Give me a number: What's my net worth? How much wealth tax should I be asked to pay?
(With income tax it's relatively straightforward: you're taxing actual transfers of cash or cash-equivalents from account A to account B that happened in time period Y. If the societal goal is to achieve more progressive redistribution of wealth, isn't it much simpler to just modify the income tax brackets and rates?)
I do think the implementation is difficult with privately owned businesses. I agree - it seems very difficult to do so but not impossible to do if we figure that the wealth tax would only be implemented for those individuals holding stakes in companies worth more than 10M (or whatever)
The idea that PG "modeled" a wealth tax without factoring in that investments grow (not just due to increasing their success - but many investments grow slowly and surely due to boring factors like inflation and population growth) is intentionally obfuscating the truth.
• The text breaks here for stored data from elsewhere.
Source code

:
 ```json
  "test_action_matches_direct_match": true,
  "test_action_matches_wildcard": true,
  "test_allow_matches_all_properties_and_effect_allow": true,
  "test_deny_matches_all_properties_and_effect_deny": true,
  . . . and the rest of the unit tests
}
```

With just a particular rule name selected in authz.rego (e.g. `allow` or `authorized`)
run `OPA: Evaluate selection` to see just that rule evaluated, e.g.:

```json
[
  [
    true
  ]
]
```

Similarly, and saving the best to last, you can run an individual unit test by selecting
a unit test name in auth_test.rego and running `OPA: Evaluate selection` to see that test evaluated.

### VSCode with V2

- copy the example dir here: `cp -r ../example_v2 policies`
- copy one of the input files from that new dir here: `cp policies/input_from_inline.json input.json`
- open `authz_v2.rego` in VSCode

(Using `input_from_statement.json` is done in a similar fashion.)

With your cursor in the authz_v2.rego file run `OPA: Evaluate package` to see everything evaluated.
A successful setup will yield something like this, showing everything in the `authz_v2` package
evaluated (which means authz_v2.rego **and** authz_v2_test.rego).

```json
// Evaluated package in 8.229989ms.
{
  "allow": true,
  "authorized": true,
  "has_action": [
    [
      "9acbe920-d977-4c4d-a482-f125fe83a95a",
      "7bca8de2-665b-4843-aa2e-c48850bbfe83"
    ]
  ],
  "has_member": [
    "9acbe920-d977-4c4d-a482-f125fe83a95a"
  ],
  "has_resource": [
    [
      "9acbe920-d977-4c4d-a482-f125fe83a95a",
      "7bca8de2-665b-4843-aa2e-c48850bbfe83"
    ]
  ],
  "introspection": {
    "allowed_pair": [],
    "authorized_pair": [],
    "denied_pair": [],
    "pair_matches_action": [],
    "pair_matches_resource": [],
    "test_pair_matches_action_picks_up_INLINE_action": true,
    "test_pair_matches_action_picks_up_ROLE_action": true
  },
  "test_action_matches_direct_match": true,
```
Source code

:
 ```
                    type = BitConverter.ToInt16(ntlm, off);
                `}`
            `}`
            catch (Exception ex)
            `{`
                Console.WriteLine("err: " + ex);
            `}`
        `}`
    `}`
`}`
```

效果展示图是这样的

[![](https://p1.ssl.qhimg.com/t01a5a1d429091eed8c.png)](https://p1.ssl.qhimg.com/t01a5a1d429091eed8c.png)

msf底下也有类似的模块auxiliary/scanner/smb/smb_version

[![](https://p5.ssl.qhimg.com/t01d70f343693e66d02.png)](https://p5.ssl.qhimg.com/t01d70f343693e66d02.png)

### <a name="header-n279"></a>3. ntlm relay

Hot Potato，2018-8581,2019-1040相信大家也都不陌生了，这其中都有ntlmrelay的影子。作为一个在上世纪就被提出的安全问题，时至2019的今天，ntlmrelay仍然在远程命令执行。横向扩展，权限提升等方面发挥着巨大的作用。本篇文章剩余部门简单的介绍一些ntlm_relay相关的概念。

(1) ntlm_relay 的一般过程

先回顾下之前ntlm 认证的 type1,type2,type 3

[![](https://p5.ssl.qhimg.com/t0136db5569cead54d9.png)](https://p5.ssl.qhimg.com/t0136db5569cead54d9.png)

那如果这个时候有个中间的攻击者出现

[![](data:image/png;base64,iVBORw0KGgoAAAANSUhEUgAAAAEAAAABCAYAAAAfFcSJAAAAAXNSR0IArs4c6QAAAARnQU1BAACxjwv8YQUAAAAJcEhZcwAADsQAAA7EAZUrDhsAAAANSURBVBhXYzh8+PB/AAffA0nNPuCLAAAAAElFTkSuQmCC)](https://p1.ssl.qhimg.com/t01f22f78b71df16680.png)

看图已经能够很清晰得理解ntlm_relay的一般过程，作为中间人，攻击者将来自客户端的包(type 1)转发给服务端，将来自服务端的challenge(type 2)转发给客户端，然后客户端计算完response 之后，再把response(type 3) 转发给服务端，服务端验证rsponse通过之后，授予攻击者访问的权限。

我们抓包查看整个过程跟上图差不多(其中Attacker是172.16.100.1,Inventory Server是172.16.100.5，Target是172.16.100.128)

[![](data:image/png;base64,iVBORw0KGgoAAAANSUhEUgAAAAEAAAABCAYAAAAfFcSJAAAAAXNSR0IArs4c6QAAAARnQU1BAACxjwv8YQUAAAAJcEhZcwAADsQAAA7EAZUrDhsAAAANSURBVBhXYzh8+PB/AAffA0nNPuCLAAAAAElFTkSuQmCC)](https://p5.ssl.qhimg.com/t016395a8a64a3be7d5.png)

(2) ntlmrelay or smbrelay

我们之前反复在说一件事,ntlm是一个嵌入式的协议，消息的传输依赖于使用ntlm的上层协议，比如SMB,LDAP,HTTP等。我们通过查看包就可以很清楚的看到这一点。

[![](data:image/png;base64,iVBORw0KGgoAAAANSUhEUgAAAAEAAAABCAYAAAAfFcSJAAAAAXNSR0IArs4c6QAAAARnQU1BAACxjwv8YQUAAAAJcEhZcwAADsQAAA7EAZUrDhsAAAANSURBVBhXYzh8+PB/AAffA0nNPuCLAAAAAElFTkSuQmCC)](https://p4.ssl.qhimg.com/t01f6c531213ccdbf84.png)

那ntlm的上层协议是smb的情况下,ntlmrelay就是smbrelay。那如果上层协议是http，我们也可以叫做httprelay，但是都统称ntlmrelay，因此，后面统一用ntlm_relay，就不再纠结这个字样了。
(BTW it seems there've been some changes made to pg's post[1][2])
[1] http://web.archive.org/web/20200818133017/http://paulgraham....
[2] http://paulgraham.com/wtax.html
- Taxes are guaranteed, but growth isn't. It also doesn't come for free, it takes work. You can't just say "hey S&P returned 10% last year, I'll assume that for a given". Also wealth is often non-diversifiable - Elon Musk's or Jeff Bezos' wealth are tied to their companies. They could feasibly take a 50% tumble in a year (can't see how but it's totally possible). Of course these two will still be very rich even then, but what about 'minor' millionaires?
- People with these levels of wealth already pay, or should pay, high taxes on other things: CGT, VAT, income tax, corporation tax, land / real estate taxes. If they don't, then this is the real problem, you shouldn't fix it by just adding another patch on top of a stack of leaky patches. Already, in all developed economies I know of, a huge chunk of income tax comes from the top earners.
- And further to that, taxation isn't simply about maximal resource extraction from a productive population. Tax is a societal commitment to fund things we all care about. It is generally widely understood and accepted that wealthier people pay more, because the poor can't. But when the rhetoric becomes "let's extract as much as we can from the rich, look here's a notebook that shows we can", I'm not surprised people start looking at tax avoidance. As the rich person, you become dissociated from the society - they are only there to shear you, so why should you make an effort to give back?
- And it's not inherently wrong to be rich, also. Sure, some people are rich and abuse other people, possibly with some strong ties between one and the other. But the solution isn't a punitive tax. In a way, that makes it worse - makes it feel like you paid your dues and now you're really above the law.
- The point of wealth is that it should be productive. So the business of being rich is to have money, have it return an interest higher than inflation (on which you already pay CGT usually), and consuming the excess. It's not enough for the tax to be below average growth rates.
Perhaps I should explain, that I write this from (a) outside US where there doesn't seem to be such a toxic inequality in the society (and not simply because of wealth taxes...), and (b) I'm not rich, but hey, I'm working hard to maybe be there one day. I don't want my hard work to then turn around on someone's misguided notebook.
Example: he doesn't take into account the fact that investments can and do go down in value, and you have to sell to pay taxes, even when the value drops.